**SELECTED PASSAGE:**
--------------------------------
EX-10 2 rrd415426_40801.htm CONSULTING AGREEMENT DATED SEPTEMBER 5, 2014, BY AND BETWEEN STEPAN COMPANY AND JOHN V. VENEGONI CONSULTING AGREEMENT

CONSULTING AGREEMENT

This Consulting Agreement (this "Agreement") is entered into as of September 5, 2014 between Stepan Company, a Delaware corporation ("Stepan"), and Mr. John V. Venegoni ("Consultant"). The parties agree as follows:

1. Recitals. Consultant has substantial experience and knowledge relating to Stepan's business, and specifically, its surfactant division. Due to this, Stepan desires to engage Consultant on a consulting basis to provide advice in this area. Consultant is agreeable to providing those services, and it is the purpose of this Agreement to set forth the terms upon which those services will be rendered.

2. Retention and Description of Services. Stepan retains Consultant to furnish Stepan with Consultant's unique expertise, advice, consulting and personal services in connection with special projects relating to the Consultant's area of expertise consistent with the terms of this Agreement ("Consulting Services"). Consultant will provide Consulting Services to Stepan on an as-needed basis during the Term (as defined below) in the range of 10-20 hours per week. Subject to the foregoing, the actual Consulting Services and hours required to be provided by Consultant will be as designated by: (a) the Chief Executive Officer of Stepan or (b) any other person designated by the Chief Executive Officer. Consultant shall perform all Consulting Services on behalf of Stepan in a timely, diligent and professional manner in accordance with the highest commercial industry standards.

3. Term of Agreement. Consultant shall provide the Consulting Services during the period commencing on the end of the business day September 5, 2014 and ending on December 31, 2015 (the "Term"). The Term may be extended from time to time by mutual written agreement of the parties.
--------------------------------
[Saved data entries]

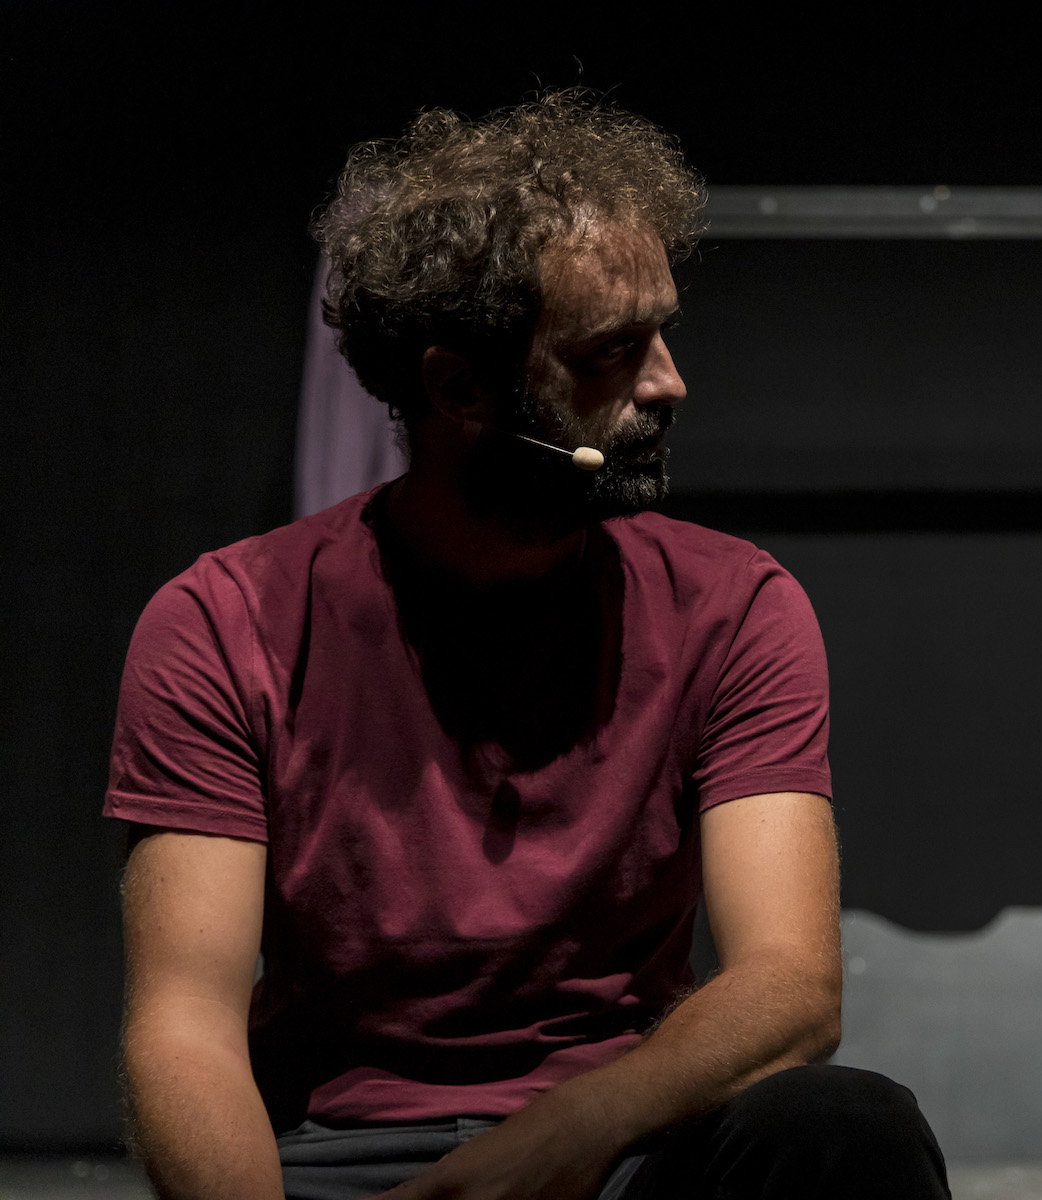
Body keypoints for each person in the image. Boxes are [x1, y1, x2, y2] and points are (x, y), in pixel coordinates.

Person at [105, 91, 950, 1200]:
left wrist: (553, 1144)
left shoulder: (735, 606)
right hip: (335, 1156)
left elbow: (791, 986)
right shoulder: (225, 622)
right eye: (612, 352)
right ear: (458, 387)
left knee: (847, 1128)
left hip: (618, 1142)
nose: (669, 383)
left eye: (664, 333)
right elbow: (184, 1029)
--------------------------------
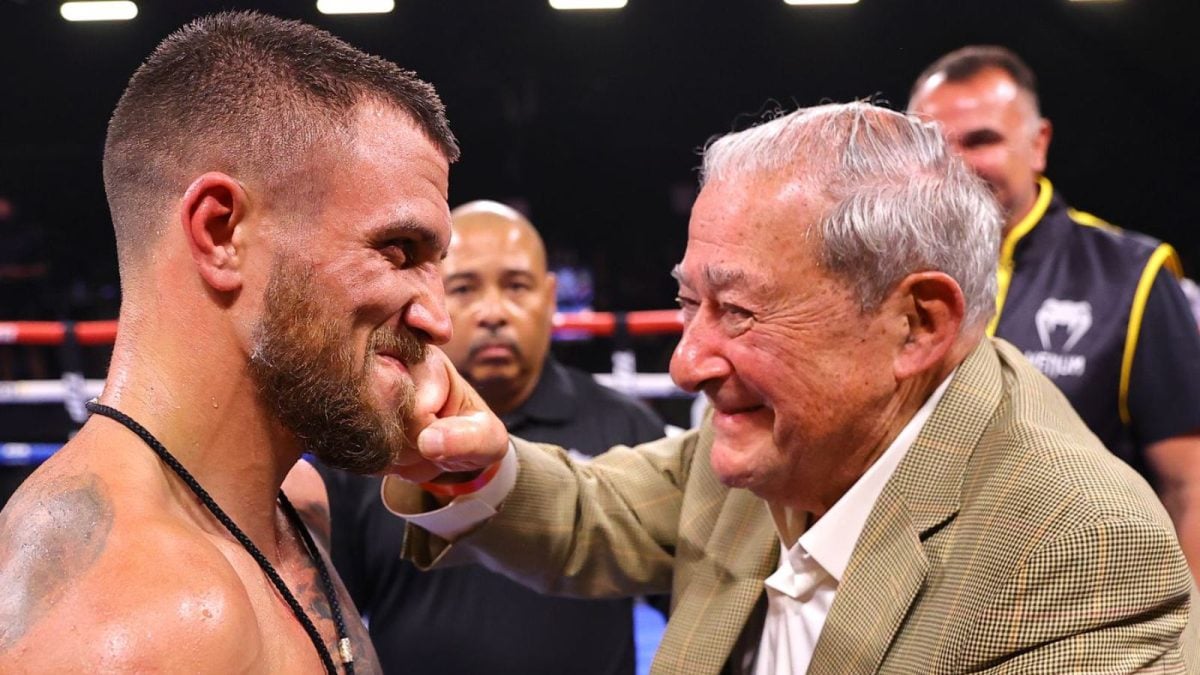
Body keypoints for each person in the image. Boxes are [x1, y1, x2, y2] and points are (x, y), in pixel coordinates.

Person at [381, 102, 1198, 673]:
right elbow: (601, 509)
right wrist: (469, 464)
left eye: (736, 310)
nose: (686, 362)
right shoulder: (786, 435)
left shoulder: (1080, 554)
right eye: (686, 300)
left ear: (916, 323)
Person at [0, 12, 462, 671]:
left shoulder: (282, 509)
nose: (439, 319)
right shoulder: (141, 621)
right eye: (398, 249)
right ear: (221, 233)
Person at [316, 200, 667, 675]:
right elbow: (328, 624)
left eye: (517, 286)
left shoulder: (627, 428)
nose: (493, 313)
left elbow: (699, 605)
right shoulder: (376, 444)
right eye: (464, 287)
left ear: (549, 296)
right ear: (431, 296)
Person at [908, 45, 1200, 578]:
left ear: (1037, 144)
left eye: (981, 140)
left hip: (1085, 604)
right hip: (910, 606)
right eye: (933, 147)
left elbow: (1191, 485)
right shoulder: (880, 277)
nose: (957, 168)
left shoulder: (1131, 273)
--------------------------------
**TASK LIST:**
- 1) Answer these questions about the consulting agreement:
(a) Which division of Stepan's business is Consultant said to have specific experience and knowledge of?
(b) How many hours per week is Consultant expected to provide Consulting Services?
(c) On what date does the Term end?
- 2) Could you write the next section of the Stepan consulting agreement, picking up after the clause on the term of the agreement?

**WRITTEN RESPONSES:**
- 1)
(a) The surfactant division.
(b) In the range of 10-20 hours per week.
(c) December 31, 2015.

- 2)
4. Place of Performance. The Consulting Services may require a reasonable amount of travel by Consultant and attendance by him at meetings at Stepan's principal place of business and other locations.

5. Compensation. Stepan shall pay Consultant a lump sum fee of $60,000 for the Consulting Services (the "Base Fee"). The Base Fee shall be payable in a lump sum or in installments and shall be paid in full no later than March 31, 2015. In addition to the Base Fee, Consultant may earn a success fee of $60,000 (the "Success Fee") if certain strategic objectives for Stepan, as agreed between the Chief Executive Officer of Stepan, on the one hand, and Consultant, on the other hand, are achieved. The Success Fee shall be payable within 14 days of the date on which such strategic objectives have been achieved.

6. Reimbursement of Expenses. Stepan shall reimburse Consultant for all reasonable out-of-pocket expenses incurred by him in connection with the Consulting Services with regard to specific, preapproved activities, including, but not limited to, travel. Reimbursement of expenses shall be on a basis consistent with Stepan's standard corporate expense and travel policies. All reimbursement of expenses shall be made solely on the basis of itemized statements submitted by Consultant to Stepan, including actual bills, receipts, or other evidence of expenditures, in accordance with Stepan's corporate policies.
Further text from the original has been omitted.